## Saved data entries
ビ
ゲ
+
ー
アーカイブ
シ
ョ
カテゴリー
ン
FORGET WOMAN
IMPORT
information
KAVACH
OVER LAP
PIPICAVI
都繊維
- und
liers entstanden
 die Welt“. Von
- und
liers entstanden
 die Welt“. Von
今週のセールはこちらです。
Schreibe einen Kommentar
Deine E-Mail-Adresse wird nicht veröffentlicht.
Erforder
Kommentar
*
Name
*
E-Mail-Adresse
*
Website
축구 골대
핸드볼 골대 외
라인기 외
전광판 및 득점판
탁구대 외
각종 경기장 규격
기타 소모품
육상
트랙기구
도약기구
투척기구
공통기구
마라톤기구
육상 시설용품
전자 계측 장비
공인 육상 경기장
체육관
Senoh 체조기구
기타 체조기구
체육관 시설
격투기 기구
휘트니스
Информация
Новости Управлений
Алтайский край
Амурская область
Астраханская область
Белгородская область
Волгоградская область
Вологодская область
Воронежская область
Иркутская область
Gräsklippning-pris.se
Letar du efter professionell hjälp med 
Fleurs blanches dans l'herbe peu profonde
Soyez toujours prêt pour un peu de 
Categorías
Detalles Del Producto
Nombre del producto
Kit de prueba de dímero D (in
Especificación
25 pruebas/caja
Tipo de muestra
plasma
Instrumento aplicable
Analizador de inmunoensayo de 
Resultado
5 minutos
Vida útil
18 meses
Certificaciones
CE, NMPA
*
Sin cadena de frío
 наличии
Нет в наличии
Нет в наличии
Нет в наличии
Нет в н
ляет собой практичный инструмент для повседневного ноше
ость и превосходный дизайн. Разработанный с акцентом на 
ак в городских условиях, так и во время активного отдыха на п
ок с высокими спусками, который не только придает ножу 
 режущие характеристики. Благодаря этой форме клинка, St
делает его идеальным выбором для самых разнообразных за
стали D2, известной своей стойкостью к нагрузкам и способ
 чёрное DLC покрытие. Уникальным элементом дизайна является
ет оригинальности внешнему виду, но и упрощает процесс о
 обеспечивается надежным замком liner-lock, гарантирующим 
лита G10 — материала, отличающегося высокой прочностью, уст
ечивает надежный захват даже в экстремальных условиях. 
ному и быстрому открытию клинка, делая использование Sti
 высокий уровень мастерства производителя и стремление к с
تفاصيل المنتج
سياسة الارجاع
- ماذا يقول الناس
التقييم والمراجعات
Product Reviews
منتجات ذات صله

## WRITTEN TASK
Please find, in the entries above, every line where "Mail" occurs, and copy it.

## SOLUTION TO THIS TASK
Deine E-Mail-Adresse wird nicht veröffentlicht.
E-Mail-Adresse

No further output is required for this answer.